__Task requirements__: Copy every line of the records below word for word, leaving out the pictures.

[[ Material provided, beginning ]]

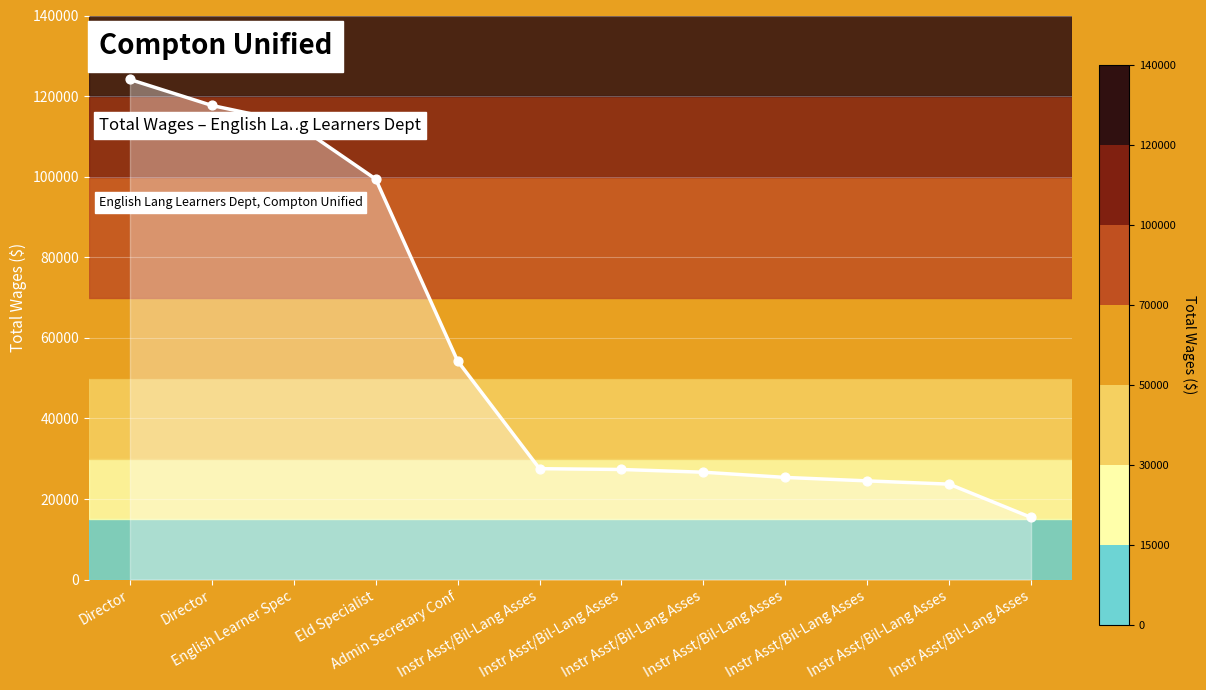

Is this an area chart (filled region under the line)?

Yes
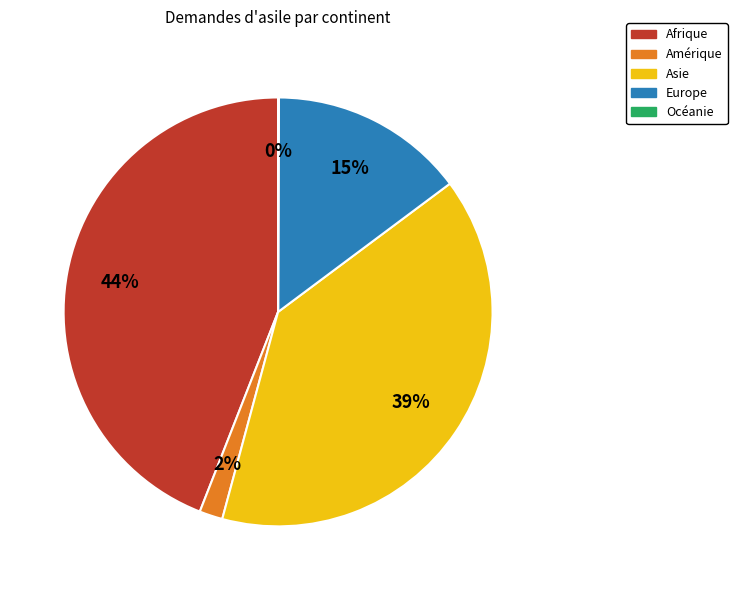

To the nearest percent, what percentage of the pie is Europe?

15%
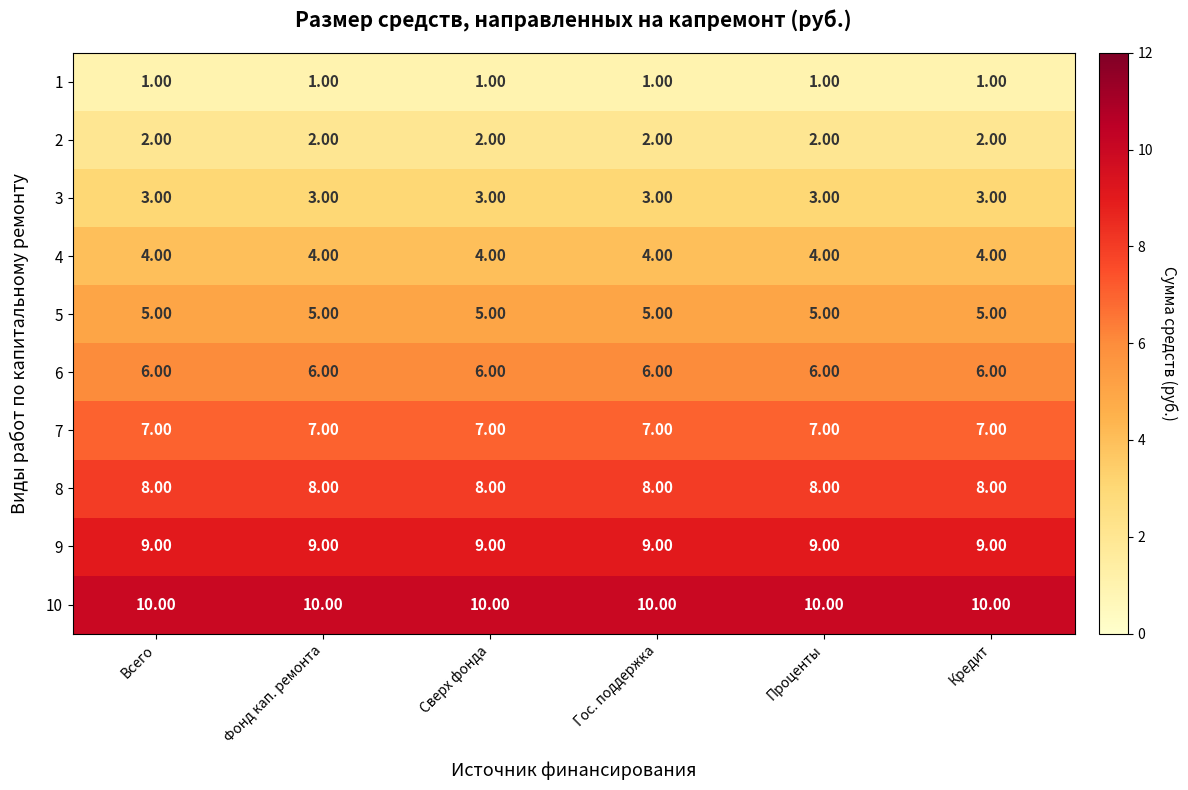

What is the smallest value displayed?

1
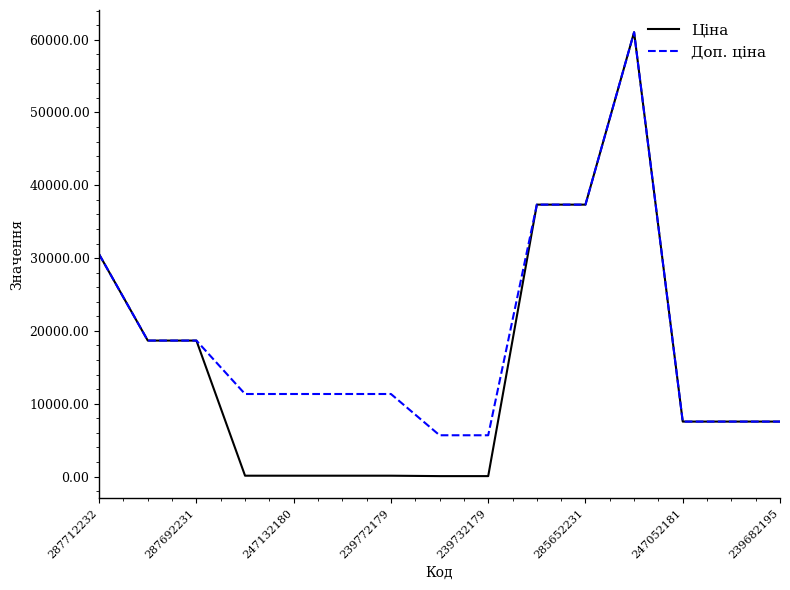

How many lines are shown in the chart?

2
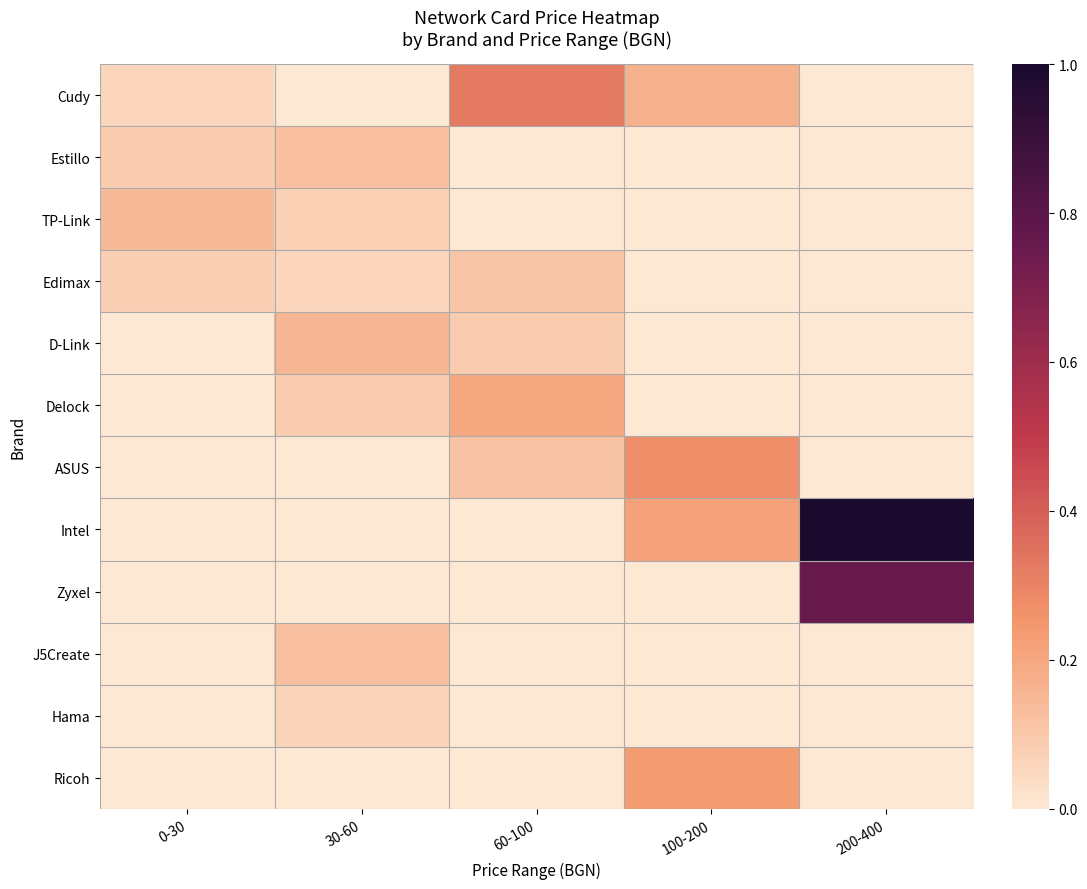

Between 60-100 and 0-30, which is larger?

60-100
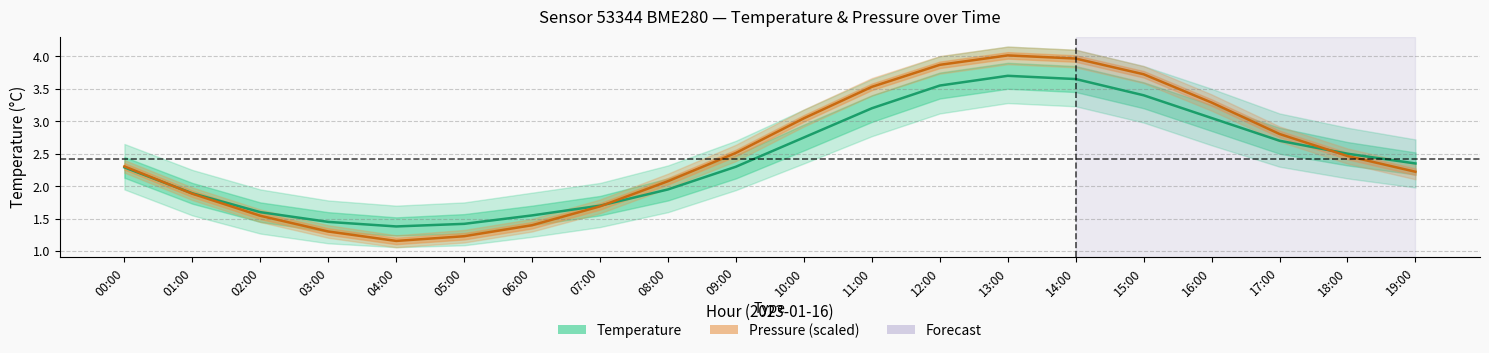

Reading right to left, transcribe all the data shown in this chart.

Temperature (°C): 19:00=2.4	18:00=2.5	17:00=2.7	16:00=3.0	15:00=3.4	14:00=3.6	13:00=3.7	12:00=3.5	11:00=3.2	10:00=2.8	09:00=2.3	08:00=1.9	07:00=1.7	06:00=1.6	05:00=1.4	04:00=1.4	03:00=1.4	02:00=1.6	01:00=1.9	00:00=2.3
Pressure (scaled): 19:00=2.2	18:00=2.5	17:00=2.8	16:00=3.3	15:00=3.7	14:00=4.0	13:00=4.0	12:00=3.9	11:00=3.5	10:00=3.0	09:00=2.5	08:00=2.1	07:00=1.7	06:00=1.4	05:00=1.2	04:00=1.2	03:00=1.3	02:00=1.5	01:00=1.9	00:00=2.3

[[ Material provided, end ]]

__Solution__:
Is this an area chart (filled region under the line)?

Yes

To the nearest percent, what percentage of the pie is Europe?

15%

What is the smallest value displayed?

1

How many lines are shown in the chart?

2

Between 60-100 and 0-30, which is larger?

60-100

Reading right to left, transcribe all the data shown in this chart.

Temperature (°C): 19:00=2.4	18:00=2.5	17:00=2.7	16:00=3.0	15:00=3.4	14:00=3.6	13:00=3.7	12:00=3.5	11:00=3.2	10:00=2.8	09:00=2.3	08:00=1.9	07:00=1.7	06:00=1.6	05:00=1.4	04:00=1.4	03:00=1.4	02:00=1.6	01:00=1.9	00:00=2.3
Pressure (scaled): 19:00=2.2	18:00=2.5	17:00=2.8	16:00=3.3	15:00=3.7	14:00=4.0	13:00=4.0	12:00=3.9	11:00=3.5	10:00=3.0	09:00=2.5	08:00=2.1	07:00=1.7	06:00=1.4	05:00=1.2	04:00=1.2	03:00=1.3	02:00=1.5	01:00=1.9	00:00=2.3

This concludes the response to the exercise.